== Exercise 1 ==
Rewrite everything in the driverless car article from "The gut answer" down to "just one pedestrian.", replacing "passenger" with "rider".

:: Excerpt

Should Your Driverless Car Kill You To Save a Pedestrian?

One thought experiment stands above the rest for the simple reason that it tackles the most important question of all – when is it okay to take a life?

The experiment is known as The Trolley Problem, and it goes like this: there are five people on a train track and a runaway trolley is about the kill them. The disaster can be averted, however, if you derail the train. This can be accomplished by pushing a fat man onto the track. While there have been tweaks to the design over the years – the addition of a rail switch, the “fat man” being responsible for putting the people in peril, the number of victims being higher/lower – the final question remains the same: do you let the trolley kill? Or do you kill to save?

Generally, answering this kind of question in real life has been reserved for the various heads of state, but a new group is now being forced to tackle it. With the inevitable spread of the driverless car on our world’s highways, companies like Google, Audi, and Mercedes-Benz are consulting the moralists and ethicists of our day to help answer our generation’s version: if a driverless car is about to run over a pedestrian, should it swerve if it means sacrificing its passenger?

The gut answer is, yes, of course the car should swerve out of the way of innocent pedestrians and send the passenger to their death. When you step into a driverless car and allow a machine to drive for you, you should be the one taking the risk. A recent study made by Jean-François Bonnefon from the Toulouse School of Economics showed that 75% of people think a driverless car should always swerve and kill the passenger, even to save just one pedestrian.

::::
:: Task input

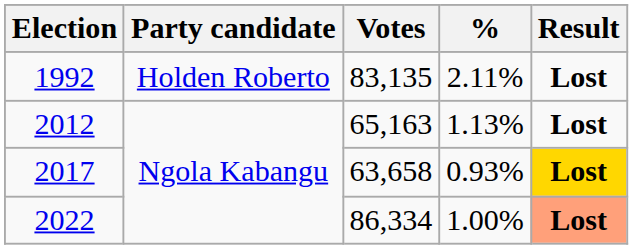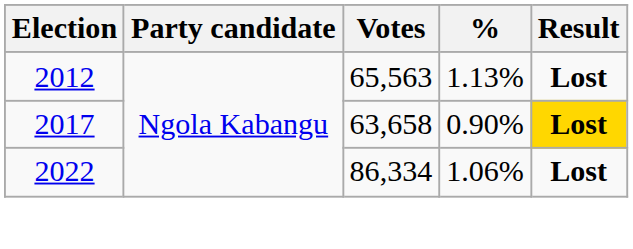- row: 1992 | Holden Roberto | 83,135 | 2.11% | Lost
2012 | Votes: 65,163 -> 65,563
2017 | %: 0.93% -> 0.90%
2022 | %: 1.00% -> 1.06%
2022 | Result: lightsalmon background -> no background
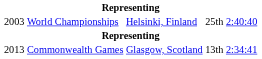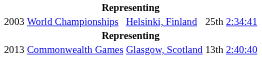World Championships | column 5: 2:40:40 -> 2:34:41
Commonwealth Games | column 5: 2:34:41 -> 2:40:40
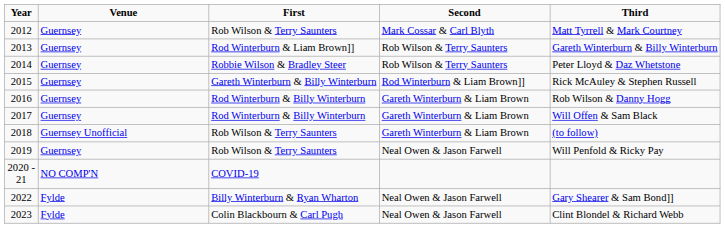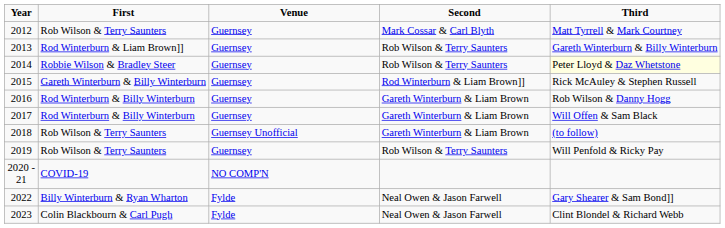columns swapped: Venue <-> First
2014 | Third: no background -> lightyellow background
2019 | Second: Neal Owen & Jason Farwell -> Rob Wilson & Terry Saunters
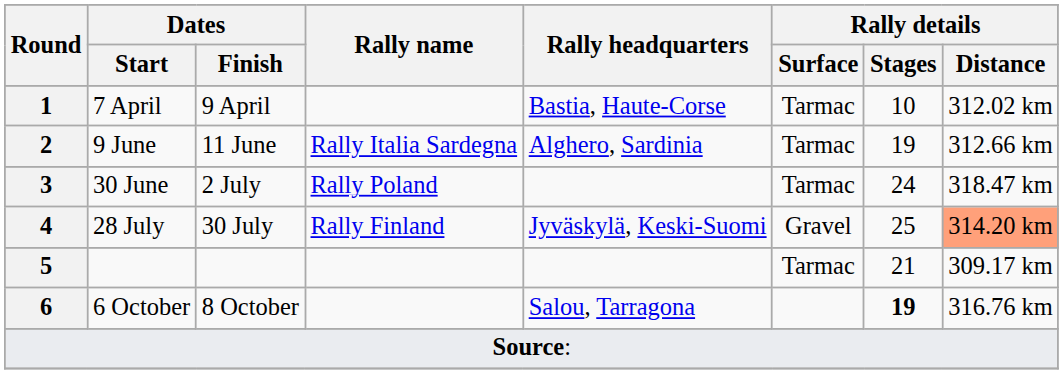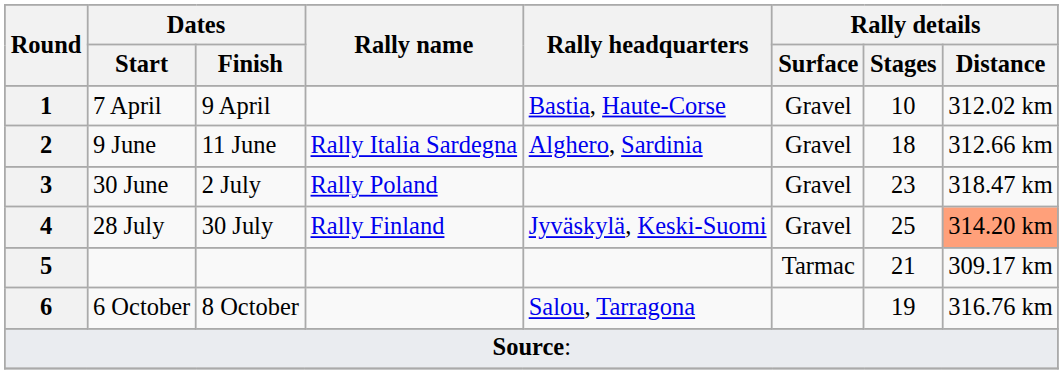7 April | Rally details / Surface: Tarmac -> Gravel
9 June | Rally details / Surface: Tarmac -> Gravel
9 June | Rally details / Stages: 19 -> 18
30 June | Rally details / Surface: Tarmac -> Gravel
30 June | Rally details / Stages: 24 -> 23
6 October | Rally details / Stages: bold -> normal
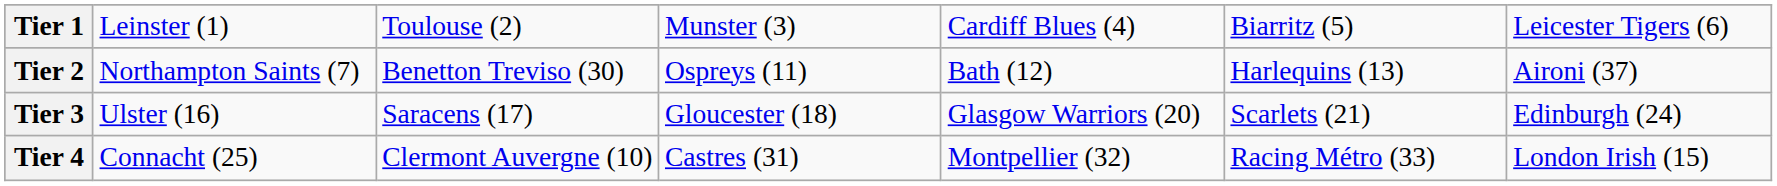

::::

== Exercise 2 ==
Return every line of the spot-the-difference records above word for word, leaving the pictures out of your answer.

== Correct answer 1 ==
The gut answer is, yes, of course the car should swerve out of the way of innocent pedestrians and send the rider to their death. When you step into a driverless car and allow a machine to drive for you, you should be the one taking the risk. A recent study made by Jean-François Bonnefon from the Toulouse School of Economics showed that 75% of people think a driverless car should always swerve and kill the rider, even to save just one pedestrian.

== Correct answer 2 ==
- row: 1992 | Holden Roberto | 83,135 | 2.11% | Lost
2012 | Votes: 65,163 -> 65,563
2017 | %: 0.93% -> 0.90%
2022 | %: 1.00% -> 1.06%
2022 | Result: lightsalmon background -> no background
World Championships | column 5: 2:40:40 -> 2:34:41
Commonwealth Games | column 5: 2:34:41 -> 2:40:40
columns swapped: Venue <-> First
2014 | Third: no background -> lightyellow background
2019 | Second: Neal Owen & Jason Farwell -> Rob Wilson & Terry Saunters
7 April | Rally details / Surface: Tarmac -> Gravel
9 June | Rally details / Surface: Tarmac -> Gravel
9 June | Rally details / Stages: 19 -> 18
30 June | Rally details / Surface: Tarmac -> Gravel
30 June | Rally details / Stages: 24 -> 23
6 October | Rally details / Stages: bold -> normal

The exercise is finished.